------ Extract provided

Zulip Chat Archive

Stream: new members

Topic: strange rw failure


Anatole Dedecker (Jul 11 2020 at 13:00):

Ok so I've been facing a weird problem. Does any of you know why the first proof fragments compile but not the second ? I think I have included all the necessary instances, so I'm a bit lost :

import analysis.calculus.deriv

open filter set

lemma tendsto_neg_nhds_within_neg {a : } :
  tendsto has_neg.neg (nhds_within (-a) (Ioi (-a))) (nhds_within a (Iio a)) :=
begin
  intros s hs,
  rw mem_map,
  rw mem_nhds_within_Iio_iff_exists_Ico_subset at hs,
  sorry
end

lemma tendsto_neg_nhds_within_neg' {α : Type*} [linear_order α]
  [no_bot_order α] [no_top_order α] [topological_space α] [add_group α] [densely_ordered α]
  [topological_add_group α] [order_topology α] [ordered_add_comm_group α] {a : α} :
  tendsto has_neg.neg (nhds_within (-a) (Ioi (-a))) (nhds_within a (Iio a)) :=
begin
  intros s hs,
  rw mem_map,
  rw mem_nhds_within_Iio_iff_exists_Ico_subset at hs,
  sorry
end

Kevin Buzzard (Jul 11 2020 at 13:06):

This calls for set_option pp.all true

Reid Barton (Jul 11 2020 at 13:08):

ordered_add_comm_group extends add_comm_group, as well as the ordering. You need fewer instances

Anatole Dedecker (Jul 11 2020 at 13:08):

Yes I just noticed it works if I remove ordered_add_comm_group

Anatole Dedecker (Jul 11 2020 at 13:09):

Kevin Buzzard said:

This calls for set_option pp.all true

I'll keep that in mind, that's useful !

------------
------ Information provided

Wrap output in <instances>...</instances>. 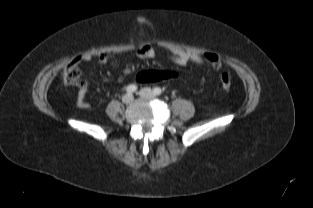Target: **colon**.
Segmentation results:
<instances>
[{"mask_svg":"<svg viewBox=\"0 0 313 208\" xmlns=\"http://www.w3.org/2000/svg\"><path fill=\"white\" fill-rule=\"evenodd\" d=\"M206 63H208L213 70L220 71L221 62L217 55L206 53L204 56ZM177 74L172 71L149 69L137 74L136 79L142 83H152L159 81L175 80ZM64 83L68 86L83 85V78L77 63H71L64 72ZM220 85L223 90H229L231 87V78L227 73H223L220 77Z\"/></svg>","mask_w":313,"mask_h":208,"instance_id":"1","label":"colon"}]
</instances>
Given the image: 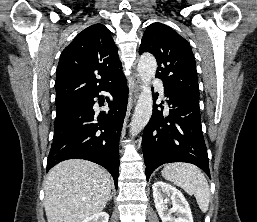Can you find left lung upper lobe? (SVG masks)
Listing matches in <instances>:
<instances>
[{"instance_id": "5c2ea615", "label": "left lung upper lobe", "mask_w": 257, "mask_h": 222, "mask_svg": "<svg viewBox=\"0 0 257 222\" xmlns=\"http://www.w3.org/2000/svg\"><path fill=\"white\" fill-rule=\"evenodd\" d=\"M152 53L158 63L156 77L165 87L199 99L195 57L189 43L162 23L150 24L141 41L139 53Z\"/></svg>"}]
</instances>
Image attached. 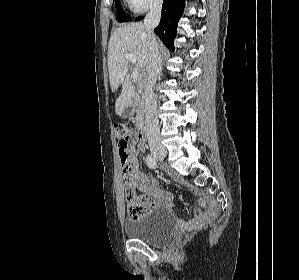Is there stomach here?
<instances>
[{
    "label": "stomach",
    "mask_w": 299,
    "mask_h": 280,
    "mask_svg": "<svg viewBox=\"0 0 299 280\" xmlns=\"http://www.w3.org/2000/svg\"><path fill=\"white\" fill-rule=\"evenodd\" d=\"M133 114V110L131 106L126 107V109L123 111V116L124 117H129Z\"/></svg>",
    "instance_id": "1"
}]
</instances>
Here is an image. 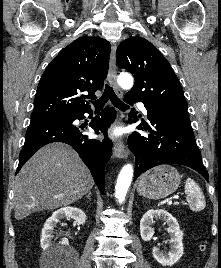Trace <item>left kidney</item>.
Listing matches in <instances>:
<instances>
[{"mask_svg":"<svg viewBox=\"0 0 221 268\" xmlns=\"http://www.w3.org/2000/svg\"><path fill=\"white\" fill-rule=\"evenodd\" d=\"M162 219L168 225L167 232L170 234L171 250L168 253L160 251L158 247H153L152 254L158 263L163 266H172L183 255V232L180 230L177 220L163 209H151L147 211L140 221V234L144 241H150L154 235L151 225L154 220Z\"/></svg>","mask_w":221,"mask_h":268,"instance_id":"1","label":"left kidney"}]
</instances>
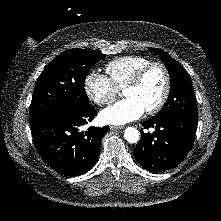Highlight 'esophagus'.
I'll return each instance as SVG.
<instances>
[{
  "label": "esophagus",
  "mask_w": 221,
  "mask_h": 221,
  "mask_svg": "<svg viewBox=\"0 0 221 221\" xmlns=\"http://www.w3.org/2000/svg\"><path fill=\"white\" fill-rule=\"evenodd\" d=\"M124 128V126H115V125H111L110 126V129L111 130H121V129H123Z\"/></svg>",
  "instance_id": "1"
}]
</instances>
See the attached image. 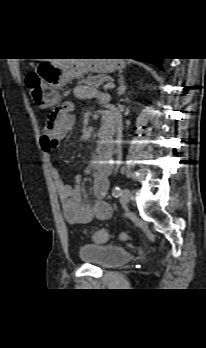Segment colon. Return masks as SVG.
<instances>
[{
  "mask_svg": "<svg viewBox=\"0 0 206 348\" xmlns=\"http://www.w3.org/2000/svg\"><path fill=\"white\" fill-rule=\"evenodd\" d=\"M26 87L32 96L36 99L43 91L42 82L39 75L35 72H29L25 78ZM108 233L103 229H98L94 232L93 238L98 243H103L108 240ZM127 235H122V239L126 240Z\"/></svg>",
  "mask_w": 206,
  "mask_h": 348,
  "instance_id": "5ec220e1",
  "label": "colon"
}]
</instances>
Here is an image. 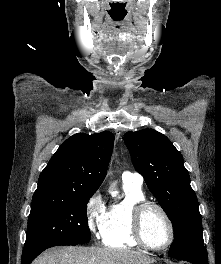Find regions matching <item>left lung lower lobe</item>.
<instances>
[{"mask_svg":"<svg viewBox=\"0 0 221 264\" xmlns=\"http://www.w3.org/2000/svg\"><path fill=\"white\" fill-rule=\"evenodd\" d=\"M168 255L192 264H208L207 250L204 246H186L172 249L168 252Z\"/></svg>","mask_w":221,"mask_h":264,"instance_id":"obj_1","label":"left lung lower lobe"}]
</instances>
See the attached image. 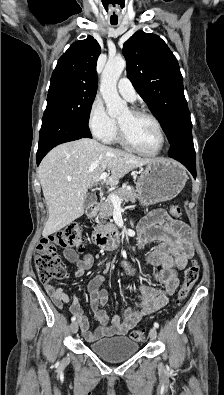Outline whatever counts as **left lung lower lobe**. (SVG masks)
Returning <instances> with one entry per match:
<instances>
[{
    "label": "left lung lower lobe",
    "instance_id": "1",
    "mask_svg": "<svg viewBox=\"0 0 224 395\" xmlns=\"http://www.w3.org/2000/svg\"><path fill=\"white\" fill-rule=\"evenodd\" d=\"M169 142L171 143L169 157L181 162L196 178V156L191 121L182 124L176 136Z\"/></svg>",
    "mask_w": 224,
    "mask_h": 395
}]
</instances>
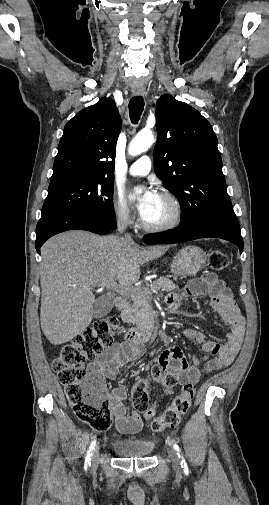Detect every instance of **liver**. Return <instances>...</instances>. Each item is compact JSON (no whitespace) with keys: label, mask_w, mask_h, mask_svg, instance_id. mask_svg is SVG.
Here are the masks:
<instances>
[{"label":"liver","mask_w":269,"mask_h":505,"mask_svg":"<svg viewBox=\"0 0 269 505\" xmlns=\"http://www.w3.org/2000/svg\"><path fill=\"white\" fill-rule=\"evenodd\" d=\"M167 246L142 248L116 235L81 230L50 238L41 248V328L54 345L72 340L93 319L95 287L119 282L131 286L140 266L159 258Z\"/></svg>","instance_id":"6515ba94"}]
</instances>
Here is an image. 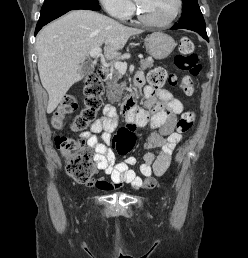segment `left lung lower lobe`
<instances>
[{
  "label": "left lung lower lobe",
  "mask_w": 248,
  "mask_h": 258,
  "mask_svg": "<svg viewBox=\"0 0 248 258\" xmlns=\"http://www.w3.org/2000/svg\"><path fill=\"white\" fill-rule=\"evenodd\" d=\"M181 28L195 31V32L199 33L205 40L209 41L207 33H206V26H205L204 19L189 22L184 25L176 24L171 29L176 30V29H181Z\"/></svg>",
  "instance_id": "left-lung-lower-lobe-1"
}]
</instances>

------------
------ Information provided

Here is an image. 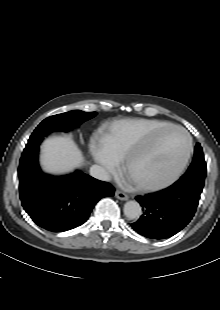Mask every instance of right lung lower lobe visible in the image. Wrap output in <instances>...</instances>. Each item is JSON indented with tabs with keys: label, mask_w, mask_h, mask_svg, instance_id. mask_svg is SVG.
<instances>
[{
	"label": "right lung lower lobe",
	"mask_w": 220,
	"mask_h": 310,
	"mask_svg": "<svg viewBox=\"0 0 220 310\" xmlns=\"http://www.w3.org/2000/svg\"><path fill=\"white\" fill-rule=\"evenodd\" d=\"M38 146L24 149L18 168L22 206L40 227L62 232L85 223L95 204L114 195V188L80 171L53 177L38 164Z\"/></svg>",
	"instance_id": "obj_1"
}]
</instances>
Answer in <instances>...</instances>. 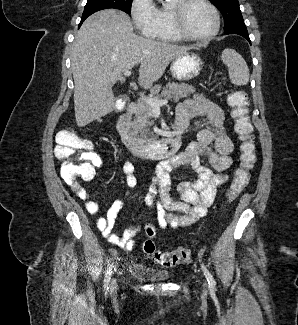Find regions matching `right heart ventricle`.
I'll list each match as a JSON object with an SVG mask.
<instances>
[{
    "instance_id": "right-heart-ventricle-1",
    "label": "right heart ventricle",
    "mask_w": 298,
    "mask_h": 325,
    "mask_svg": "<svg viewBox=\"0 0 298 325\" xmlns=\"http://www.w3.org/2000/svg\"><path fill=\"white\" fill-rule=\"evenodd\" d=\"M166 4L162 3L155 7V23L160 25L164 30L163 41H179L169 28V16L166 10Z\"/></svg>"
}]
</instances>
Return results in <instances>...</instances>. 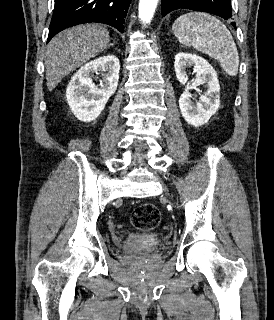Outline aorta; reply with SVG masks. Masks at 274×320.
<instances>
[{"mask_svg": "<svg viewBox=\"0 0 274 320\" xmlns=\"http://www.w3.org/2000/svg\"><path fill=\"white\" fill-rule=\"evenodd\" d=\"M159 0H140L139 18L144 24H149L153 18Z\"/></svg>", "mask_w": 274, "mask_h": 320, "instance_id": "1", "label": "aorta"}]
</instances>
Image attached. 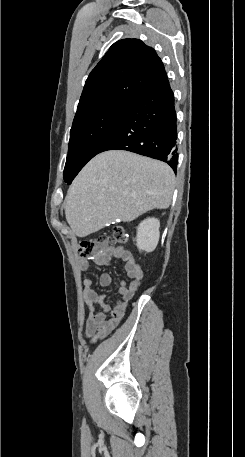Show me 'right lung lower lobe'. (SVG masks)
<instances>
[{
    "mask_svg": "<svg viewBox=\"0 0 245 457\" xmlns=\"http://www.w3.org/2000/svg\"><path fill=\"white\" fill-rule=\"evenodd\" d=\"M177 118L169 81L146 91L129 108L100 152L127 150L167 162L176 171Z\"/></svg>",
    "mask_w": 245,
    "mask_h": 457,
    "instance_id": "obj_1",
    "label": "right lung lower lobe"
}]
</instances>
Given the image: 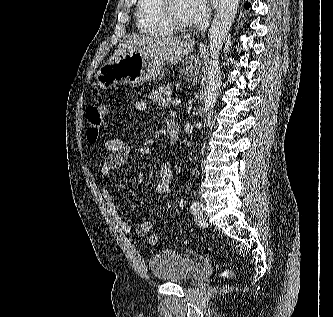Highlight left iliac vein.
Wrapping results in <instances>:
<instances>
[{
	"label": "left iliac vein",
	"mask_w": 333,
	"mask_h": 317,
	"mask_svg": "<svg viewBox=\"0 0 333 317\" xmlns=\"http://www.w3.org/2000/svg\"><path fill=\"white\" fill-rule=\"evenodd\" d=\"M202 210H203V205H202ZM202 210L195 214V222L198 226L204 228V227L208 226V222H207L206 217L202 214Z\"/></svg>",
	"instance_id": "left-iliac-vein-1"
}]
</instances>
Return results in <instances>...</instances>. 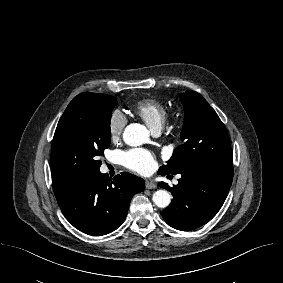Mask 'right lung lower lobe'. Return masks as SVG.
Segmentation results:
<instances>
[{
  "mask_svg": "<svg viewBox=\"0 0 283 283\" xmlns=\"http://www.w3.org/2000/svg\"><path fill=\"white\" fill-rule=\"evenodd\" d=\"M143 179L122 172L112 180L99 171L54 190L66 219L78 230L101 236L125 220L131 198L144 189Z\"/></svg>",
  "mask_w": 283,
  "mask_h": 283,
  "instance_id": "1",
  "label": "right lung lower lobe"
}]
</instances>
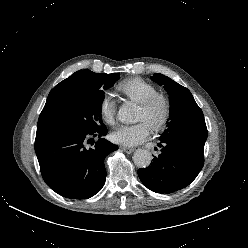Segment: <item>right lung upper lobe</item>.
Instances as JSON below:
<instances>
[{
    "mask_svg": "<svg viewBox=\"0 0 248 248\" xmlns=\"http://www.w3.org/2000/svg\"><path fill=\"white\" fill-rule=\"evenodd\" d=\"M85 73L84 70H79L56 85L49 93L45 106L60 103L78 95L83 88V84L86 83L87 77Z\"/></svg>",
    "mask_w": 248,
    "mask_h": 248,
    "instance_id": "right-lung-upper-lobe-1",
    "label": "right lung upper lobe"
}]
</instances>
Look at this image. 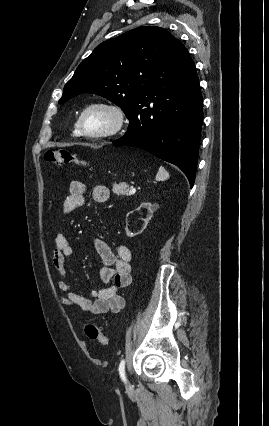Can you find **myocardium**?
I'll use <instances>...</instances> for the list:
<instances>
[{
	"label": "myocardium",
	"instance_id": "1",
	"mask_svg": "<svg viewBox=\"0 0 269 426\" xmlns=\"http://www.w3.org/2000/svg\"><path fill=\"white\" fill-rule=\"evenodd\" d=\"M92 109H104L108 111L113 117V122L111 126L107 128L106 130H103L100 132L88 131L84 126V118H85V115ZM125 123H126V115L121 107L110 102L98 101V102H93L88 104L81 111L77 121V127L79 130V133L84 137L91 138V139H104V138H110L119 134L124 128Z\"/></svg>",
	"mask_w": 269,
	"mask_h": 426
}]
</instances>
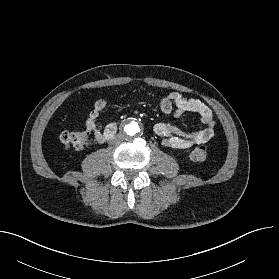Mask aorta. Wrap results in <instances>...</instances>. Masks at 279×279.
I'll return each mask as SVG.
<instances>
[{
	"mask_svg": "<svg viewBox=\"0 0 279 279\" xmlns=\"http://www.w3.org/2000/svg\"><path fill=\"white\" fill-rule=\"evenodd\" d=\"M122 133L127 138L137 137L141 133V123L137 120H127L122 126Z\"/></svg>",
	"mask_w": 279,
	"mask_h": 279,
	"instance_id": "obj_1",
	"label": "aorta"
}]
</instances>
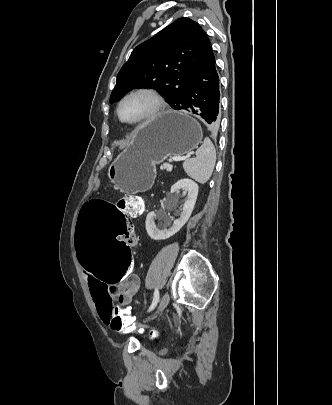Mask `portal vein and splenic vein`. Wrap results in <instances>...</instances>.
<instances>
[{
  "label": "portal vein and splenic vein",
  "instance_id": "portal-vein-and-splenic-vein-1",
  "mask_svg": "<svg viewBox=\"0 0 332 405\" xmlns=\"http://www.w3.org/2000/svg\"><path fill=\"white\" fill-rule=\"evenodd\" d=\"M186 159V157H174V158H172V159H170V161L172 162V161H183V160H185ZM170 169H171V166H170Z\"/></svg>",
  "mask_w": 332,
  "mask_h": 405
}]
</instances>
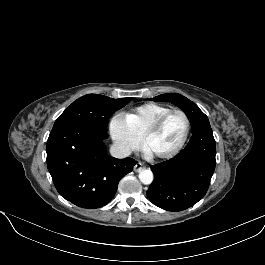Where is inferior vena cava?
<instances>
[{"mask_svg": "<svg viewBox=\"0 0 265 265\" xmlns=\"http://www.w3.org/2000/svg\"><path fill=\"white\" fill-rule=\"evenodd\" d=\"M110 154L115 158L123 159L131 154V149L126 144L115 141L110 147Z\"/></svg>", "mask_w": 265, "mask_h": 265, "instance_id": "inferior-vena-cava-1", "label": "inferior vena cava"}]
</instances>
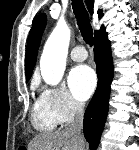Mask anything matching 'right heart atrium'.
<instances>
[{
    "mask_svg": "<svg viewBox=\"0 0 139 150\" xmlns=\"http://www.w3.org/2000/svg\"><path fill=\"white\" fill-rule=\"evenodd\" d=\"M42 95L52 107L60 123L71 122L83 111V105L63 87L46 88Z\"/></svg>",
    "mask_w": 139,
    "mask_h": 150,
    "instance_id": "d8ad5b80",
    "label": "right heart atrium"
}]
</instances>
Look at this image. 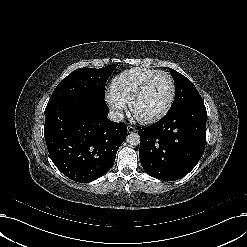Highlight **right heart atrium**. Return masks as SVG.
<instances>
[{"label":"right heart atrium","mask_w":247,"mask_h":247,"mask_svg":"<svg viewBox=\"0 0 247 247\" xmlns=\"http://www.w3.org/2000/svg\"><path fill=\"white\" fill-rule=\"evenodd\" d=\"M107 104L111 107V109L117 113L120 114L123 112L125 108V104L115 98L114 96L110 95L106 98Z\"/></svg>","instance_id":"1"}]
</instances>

------------
------ Information provided

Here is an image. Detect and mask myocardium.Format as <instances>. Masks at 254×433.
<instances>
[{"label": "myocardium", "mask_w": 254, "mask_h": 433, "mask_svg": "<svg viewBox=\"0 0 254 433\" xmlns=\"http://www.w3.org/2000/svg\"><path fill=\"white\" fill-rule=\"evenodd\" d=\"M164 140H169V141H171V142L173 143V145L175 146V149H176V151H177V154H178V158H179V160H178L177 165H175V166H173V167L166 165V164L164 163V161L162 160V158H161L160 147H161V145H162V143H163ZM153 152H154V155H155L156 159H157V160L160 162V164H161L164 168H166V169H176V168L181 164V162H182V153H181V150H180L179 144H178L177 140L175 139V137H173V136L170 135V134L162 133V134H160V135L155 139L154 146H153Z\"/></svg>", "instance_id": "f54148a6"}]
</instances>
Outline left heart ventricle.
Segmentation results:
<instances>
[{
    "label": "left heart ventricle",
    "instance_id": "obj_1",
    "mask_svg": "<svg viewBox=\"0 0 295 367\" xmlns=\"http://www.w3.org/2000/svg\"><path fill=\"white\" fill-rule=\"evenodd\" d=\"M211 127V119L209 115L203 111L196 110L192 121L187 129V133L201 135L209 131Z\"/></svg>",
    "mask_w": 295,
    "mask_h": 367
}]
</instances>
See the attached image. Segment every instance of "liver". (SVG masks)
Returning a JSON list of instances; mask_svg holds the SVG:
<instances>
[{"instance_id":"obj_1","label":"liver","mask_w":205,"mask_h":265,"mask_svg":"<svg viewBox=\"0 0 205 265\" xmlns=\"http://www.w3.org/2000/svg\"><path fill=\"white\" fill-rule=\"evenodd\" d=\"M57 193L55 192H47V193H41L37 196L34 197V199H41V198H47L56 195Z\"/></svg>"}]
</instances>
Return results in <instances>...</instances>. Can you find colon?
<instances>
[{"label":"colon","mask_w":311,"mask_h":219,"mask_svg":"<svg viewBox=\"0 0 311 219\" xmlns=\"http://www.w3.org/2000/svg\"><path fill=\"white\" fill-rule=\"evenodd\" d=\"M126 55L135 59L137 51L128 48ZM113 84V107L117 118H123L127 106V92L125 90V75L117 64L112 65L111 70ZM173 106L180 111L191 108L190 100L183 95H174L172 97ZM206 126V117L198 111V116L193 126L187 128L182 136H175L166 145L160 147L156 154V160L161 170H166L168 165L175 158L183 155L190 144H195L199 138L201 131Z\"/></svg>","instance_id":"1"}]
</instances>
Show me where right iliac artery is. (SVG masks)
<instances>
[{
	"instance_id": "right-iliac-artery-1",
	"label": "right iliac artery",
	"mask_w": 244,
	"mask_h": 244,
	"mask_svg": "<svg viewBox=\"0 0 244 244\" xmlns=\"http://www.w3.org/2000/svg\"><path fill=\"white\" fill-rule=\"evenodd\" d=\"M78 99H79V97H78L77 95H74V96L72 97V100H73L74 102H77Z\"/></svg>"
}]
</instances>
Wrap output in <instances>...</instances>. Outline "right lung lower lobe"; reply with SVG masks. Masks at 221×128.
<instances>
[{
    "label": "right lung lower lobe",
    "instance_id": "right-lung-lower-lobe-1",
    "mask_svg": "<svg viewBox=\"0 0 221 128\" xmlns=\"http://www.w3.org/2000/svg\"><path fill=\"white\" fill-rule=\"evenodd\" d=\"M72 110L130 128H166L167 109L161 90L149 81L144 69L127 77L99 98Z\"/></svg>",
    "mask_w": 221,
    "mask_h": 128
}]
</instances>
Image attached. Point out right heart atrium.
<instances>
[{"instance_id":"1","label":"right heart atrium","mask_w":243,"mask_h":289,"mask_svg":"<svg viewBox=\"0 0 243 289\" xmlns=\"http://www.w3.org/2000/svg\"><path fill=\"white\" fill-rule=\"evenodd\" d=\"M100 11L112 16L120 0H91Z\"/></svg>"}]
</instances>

------------

Tasks ::
[A] Render the sentence "I'll keep that in mind, that's useful !" from the chat thread on the rw failure into French.
[B] Extend the chat thread on the rw failure with a further message that follows its last line.

Outputs by task ::
[A] Je vais m'en souvenir, c'est utile !

[B]
Kevin Buzzard (Jul 11 2020 at 13:12):

set_option pp.all true
lemma tendsto_neg_nhds_within_neg' {α : Type*} [linear_order α]
  [no_bot_order α] [no_top_order α] [topological_space α] [add_group α] [densely_ordered α]
  [topological_add_group α] [order_topology α] [ordered_add_comm_group α] {a : α} :
  tendsto has_neg.neg (nhds_within (-a) (Ioi (-a))) (nhds_within a (Iio a)) :=
begin
  intros s hs,
  rw mem_map,
  rw @mem_nhds_within_Iio_iff_exists_Ico_subset α _inst_4 _inst_1 _inst_8
    _inst_2 _inst_6 a s at hs,
  /-
  rewrite tactic failed, did not find instance of the pattern in the target expression
  @has_mem.mem.{u_1 u_1} (set.{u_1} α) (filter.{u_1} α) (@filter.has_mem.{u_1} α) s
    (@nhds_within.{u_1} α _inst_4 a
       (@set.Iio.{u_1} α (@partial_order.to_preorder.{u_1} α (@linear_order.to_partial_order.{u_1} α _inst_1)) a))

    hs :
  @has_mem.mem.{u_1 u_1} (set.{u_1} α) (filter.{u_1} α) (@filter.has_mem.{u_1} α) s
    (@nhds_within.{u_1} α _inst_4 a
       (@set.Iio.{u_1} α
          (@partial_order.to_preorder.{u_1} α (@ordered_add_comm_group.to_partial_order.{u_1} α _inst_9))
          a))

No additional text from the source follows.